Sovereign Immunity & Public University Employment Contracts
Can an employee of a state university sue his or her employer for breach of contract?
It is well-settled law in Kentucky that state universities are entitled to sovereign immunity. It is also well settled that a state university’s immunity can be waived only with a specific and express waiver by the Kentucky General Assembly. What has not been so clear—at least until now—is whether the waiver of immunity for contract claims against the state found in Kentucky’s Model Procurement Code extends to employment contracts with state universities. On November 2, 2017, the question was answered “yes” by the Kentucky Supreme Court in a November 2, 2017 decision styled University of Louisville v. Rothstein, 2017 WL 5034507 (Ky. 2017).
The University of Louisville hired Rothstein, the Appellee, as a professor of medicine and appointed him as a Distinguished University Scholar under a five-year renewable contract. Disputes arose over this contract which led to the university’s termination of the contract. Rothstein sued UofL for breach of the employment contract. Both Rothstein and UofL moved for summary judgment. UofL argued that it was immune from suit due to its status as a state agency and further, that the Model Procurement Code waiver of immunity for breach of contract actions does not extend to employment contracts because the Model Procurement Code has no bearing on the hiring of university faculty. Both the Franklin Circuit Court and the Kentucky Court of Appeals denied UofL’s argument and it moved the Kentucky Supreme Court for discretionary review.
Model Procurement Code Waiver of Sovereign Immunity
The waiver at issue in Rothstein was a section of Kentucky’s Model Procurement Code, KRS 45A.245(1), which provides a waiver of immunity for “any person, firm or corporation, having a lawfully authorized written contract with the Commonwealth.” The scope of that waiver is defined within the Code in part by KRS 45A.030, which defines “contract” as:
[A]ll types of state agreements, including grants and orders, for the purchase or disposal of supplies, services, construction, or any other item. It includes: awards; contracts of a fixed-price, cost, cost-plus-a-fixed-fee, or incentive type; contracts providing for the issuance of job or task orders; leases; letter contracts; purchase orders; public-private partnership agreements; and insurance contracts except as provided in KRS 45A.022. It includes supplemental agreements with respect to any of the foregoing[.]

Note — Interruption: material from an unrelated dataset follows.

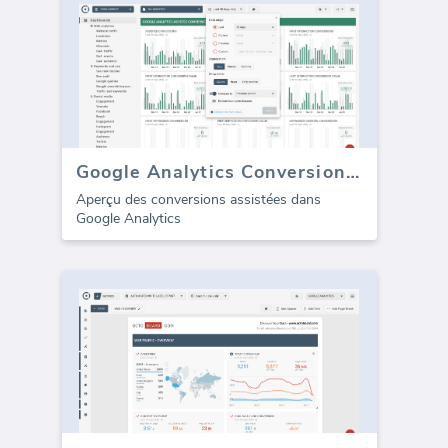
Google Analytics Conversions Assistées
Aperçu des conversions assistées dans
Google Analytics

This detailed definition of “contract” led state agencies in many instances to speculate that the scope of “written contracts” under KRS 45A.245(1) must be limited to the procurement of things like hardware and construction services, which must be purchased following the Code’s detailed bidding procedures. In fact, the Kentucky Court of Appeals suggested as much over 30 years ago in Ashley v. University of Louisville, 723 S.W.2d 866, 867 (Ky. App. 1986). Nevertheless, in 2014, the Kentucky Supreme Court indicated that the question of whether state employment contracts are subject to the limited waiver in KRS 45A.245 was still an open one, but decided to leave its answer to that question for another day. Furtula v. University of Kentucky, 438 S.W.3d 303, 306 (Ky. 2014).
Does the sovereign immunity waiver apply to employment contracts?
In Rothstein, the Kentucky Supreme Court recognized that the “bill has come due” on the question of whether state employment contracts—in this case, the contract of a University of Louisville professor—are covered by the limited waiver of immunity found in KRS 45A.245. The Court held that immunity is waived for “all lawfully authorized written contracts with the Commonwealth,” including employment contracts.
Unfortunately, the Court declined to decide whether such employment contracts must follow other requirements of the Model Procurement Code such as the competitive bidding procedures outlined in KRS Chapter 45A. That question will have to wait for another day when its bill finally comes due.